Researcher focusing on attention

Benjamin Cowley works as an associate professor of ‘AI for learning and education’ at the Faculty of Educational Sciences at the University of Helsinki. His way of doing science is fundamentally multidisciplinary.

Bemjamin Cowley is one of the researchers of the Academy of Finland-funded Mind and Matter profiling package, which brings together top-level researchers to tackle research problems and provide a radically new understanding of intelligence, consciousness and information.

Cowley’s research focuses on high-performance cognition.

“As a researcher I am a multidisciplinary PI working in computational cognitive science of high performance and learning,” he says.

Benjamin Cowley has a strong background in computer science. He did his PhD in Northern Ireland, Ulster, and focused on player modelling. The change in research field happened when he moved to Finland to work in Niklas Ravaja’s lab (Aalto University) for his postdoc, focusing on the psychophysiology of learning.

“I’ve always been interested in the human perspective. Even though methodologically I’m working with computational science, I have a human-focused interest.”

“Before I started my own group, I travelled through disciplines from psychology to cognitive science and behavioral science, looking at attention and the cognitive neuroscience of attention.”

Initial interest: Human cognition

Cowley says that his initial academic interest was in human cognition and inferential intelligence. For example, the question: “How do we see a tree?” is a metaphor for how we perceive mathematically well-founded concepts in the world around us, and then infer something about them, like how aesthetic, healthy, or ‘well-grown’ is that tree.

This conceptually philosophical question is an inspiration, but methodologically Cowley’s focus is on a more performance- and task-oriented view. How does a person perform a task and understand the requirements?

In recent years, Cowley has also been inspired by Karl Friston’s ‘Bayesian Brain’ and related theories – it gives a well-defined and integrated way to understand common concepts like ‘attention’, that are otherwise amorphous when you start to dig into them. Cowley aims to use the theory for his own research when bringing together the conceptual and empirical work.

Lab solves questions about polar opposites of attention: Flow and ADHD

Cowley’s lab works primarily with empirical and experimental data. Cowley has long focused on the experience of flow when performing tasks, as a self-reported proxy for high performance cognition.

The lab has also been studying neuropsychiatric health-related topics, primarily ADHD, where the aim is to study how learning and inference might be impaired by deficits in the neural mechanisms of attention. 

“We have studied ADHD in adults by recording brain imaging data in increasingly complex computer performance tests. We try to find out, for example, how relational attention differs”, he says.

Fundamentally multidisciplinary

Even though “multidisciplinary” is nowadays a buzzword that is used for having an impact, Cowley says that for him it is the fundamental way of doing things. 

Multidisciplinarity is the desired path and trend, but for him, it is the only way of doing science.

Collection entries

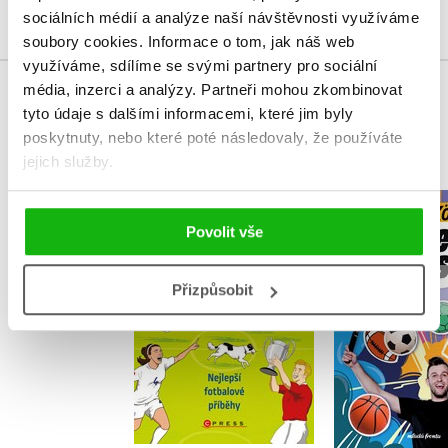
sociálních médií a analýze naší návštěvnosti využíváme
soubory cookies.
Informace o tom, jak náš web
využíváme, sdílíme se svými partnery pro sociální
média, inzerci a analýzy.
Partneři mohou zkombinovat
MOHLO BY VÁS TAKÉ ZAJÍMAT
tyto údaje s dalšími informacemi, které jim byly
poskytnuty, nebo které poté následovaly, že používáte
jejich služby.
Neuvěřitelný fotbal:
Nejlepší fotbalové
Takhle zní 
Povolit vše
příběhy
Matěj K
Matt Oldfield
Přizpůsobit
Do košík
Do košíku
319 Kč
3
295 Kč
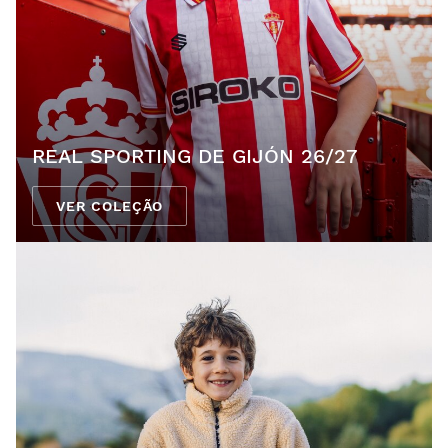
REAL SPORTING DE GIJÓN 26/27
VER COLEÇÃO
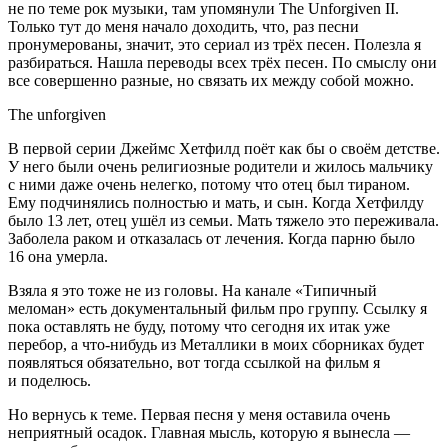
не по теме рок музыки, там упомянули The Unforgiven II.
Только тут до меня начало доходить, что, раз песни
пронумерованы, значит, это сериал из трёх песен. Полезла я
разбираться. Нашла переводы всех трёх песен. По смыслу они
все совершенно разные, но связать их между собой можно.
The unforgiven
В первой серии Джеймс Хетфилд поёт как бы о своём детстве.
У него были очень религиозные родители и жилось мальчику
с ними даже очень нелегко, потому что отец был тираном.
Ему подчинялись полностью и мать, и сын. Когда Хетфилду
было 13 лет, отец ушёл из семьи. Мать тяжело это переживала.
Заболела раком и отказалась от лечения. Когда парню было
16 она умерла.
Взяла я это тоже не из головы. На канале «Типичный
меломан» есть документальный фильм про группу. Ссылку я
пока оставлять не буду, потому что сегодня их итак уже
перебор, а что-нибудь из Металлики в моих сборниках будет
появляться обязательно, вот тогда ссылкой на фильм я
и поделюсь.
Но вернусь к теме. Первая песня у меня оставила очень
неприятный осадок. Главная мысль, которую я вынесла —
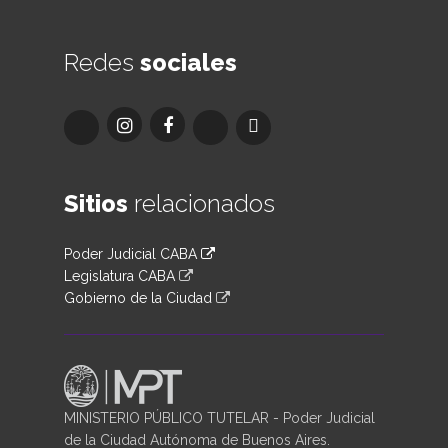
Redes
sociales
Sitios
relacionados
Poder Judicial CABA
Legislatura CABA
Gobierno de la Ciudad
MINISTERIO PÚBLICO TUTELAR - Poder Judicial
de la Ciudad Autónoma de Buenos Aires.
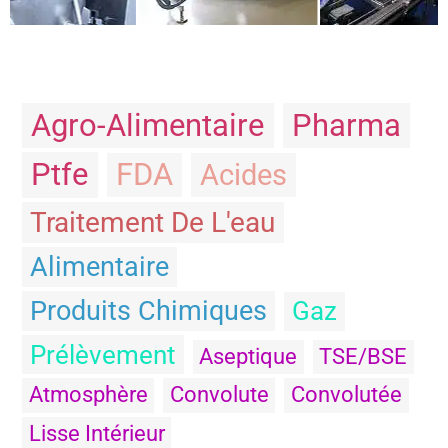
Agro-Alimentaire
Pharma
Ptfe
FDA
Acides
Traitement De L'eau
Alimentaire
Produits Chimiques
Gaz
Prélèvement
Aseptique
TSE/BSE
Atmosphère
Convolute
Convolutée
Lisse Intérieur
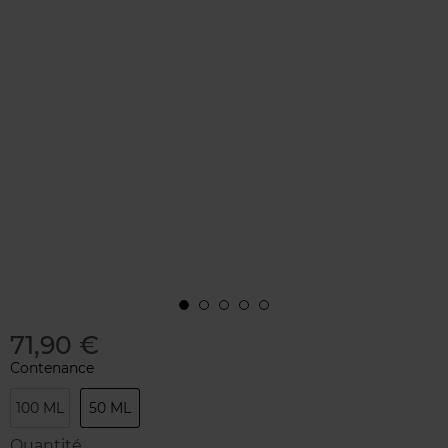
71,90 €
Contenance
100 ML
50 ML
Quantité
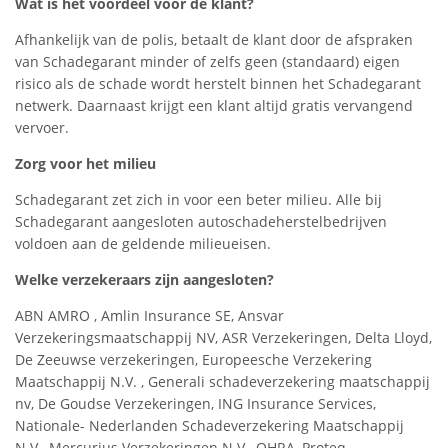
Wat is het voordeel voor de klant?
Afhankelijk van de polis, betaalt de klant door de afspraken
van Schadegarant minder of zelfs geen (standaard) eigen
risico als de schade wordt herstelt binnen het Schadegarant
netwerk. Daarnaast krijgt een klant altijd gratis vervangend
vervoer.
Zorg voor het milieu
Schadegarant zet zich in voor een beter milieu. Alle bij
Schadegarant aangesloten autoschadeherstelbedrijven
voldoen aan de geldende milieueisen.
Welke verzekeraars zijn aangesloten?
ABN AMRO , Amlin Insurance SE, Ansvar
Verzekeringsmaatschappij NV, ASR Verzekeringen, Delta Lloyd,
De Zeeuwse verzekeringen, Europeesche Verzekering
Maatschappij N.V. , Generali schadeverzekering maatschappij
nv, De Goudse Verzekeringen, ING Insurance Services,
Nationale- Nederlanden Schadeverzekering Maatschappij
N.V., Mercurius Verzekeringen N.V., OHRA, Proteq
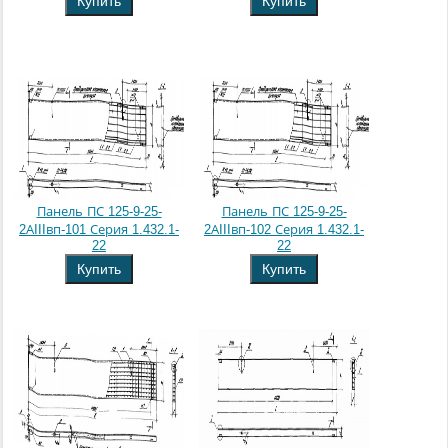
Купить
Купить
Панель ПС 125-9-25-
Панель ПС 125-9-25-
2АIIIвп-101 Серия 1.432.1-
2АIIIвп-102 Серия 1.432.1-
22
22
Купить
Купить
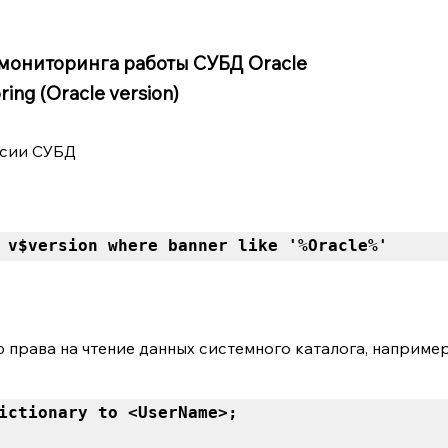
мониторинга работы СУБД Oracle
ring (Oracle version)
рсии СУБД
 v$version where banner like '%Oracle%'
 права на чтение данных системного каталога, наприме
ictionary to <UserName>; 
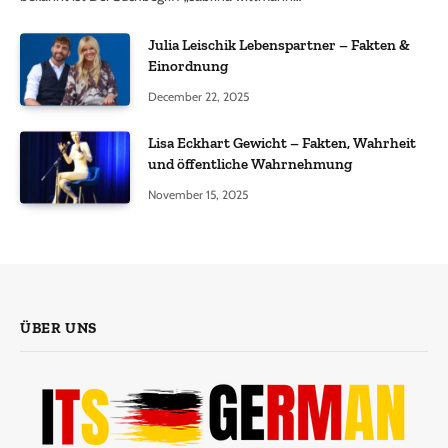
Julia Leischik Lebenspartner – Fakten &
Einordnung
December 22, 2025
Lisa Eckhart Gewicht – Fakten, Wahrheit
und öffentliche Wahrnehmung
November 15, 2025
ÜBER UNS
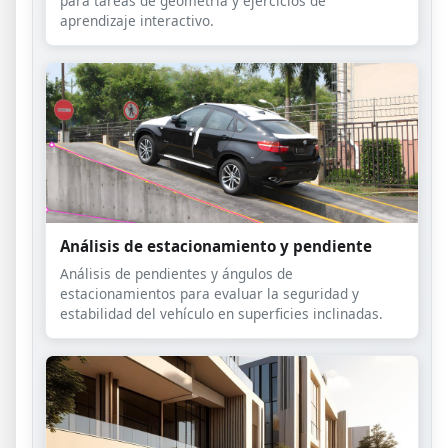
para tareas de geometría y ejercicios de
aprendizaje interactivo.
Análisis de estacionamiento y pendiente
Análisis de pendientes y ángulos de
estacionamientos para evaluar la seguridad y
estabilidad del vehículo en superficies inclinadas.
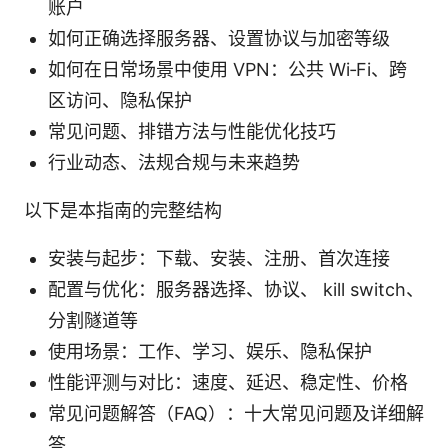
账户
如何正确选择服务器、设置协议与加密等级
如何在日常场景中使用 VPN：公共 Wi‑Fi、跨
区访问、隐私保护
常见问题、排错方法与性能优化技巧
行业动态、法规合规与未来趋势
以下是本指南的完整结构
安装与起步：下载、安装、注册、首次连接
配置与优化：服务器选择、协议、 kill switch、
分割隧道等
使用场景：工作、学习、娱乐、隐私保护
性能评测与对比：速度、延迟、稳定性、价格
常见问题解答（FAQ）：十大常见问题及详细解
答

◆ **WHAT YOU NEED TO DO**:
[a] Name every person mentioned in the researcher profile.
[b] Continue the researcher profile from its final sentence.

◆ **LIST OF ANSWERS**:
[a] Benjamin Cowley, Niklas Ravaja, Karl Friston

[b]
“I don’t aim to be a psychologist or neuroscientist; neither do I use a structure of research that follows computer science. So, I ended up somewhere in the middle anyway,” he says.

Finland – the land of the Moomins

Cowley has settled down in Finland. But why Finland in the beginning?

“The postdoc job fit my ambitions quite well; but I also had a good impression of the country. When I was a teenager, I read Tove Jansson’s novella The Summerbook, and I found it very evocative - and I was just curious about the country,” he says.

 

Ben Cowley
Why ADHD adults tend to have difficulty in self-organisation

A multidisciplinary research paper from Cowley and his colleagues Jussi Palomäki and Kristiina Juurmaa, published in December 2021, is Reduced power in fronto-parietal theta EEG linked to impaired attention-sampling in adult ADHD.

ADHD is a widely prevalent and disruptive neurodevelopmental disorder, and although it is mainly associated with youth, it also persists into adulthood in a high percentage of cases. Adult ADHD symptoms are heterogeneous and it is important to study on a neural level, to better understand the disorder and improve treatment options.

- Our results suggest that ADHD adults have impaired attention sampling in relational categorisation tasks, which if true, could go toward explaining how they tend to have difficulty in self-organisation, e.g. with planning a schedule.

The initial finding of reduced EEG theta power was made by Juurmaa in her Masters thesis. It was later that Cowley, building on newer neuroscience findings, made the link to rhythmic attention-sampling processes. Then, working with Palomäki, he validated the hypothesis against corroborating behavioural and neural data.

This fundamental result can inform future basic research by offering a target for studies of deep brain areas. The method of analysis (oscillatory electroencephalography) is also directly relevant for translational clinical research since the same techniques are used in neurofeedback treatments for ADHD. The group led by Cowley plans to pursue both these approaches in future work.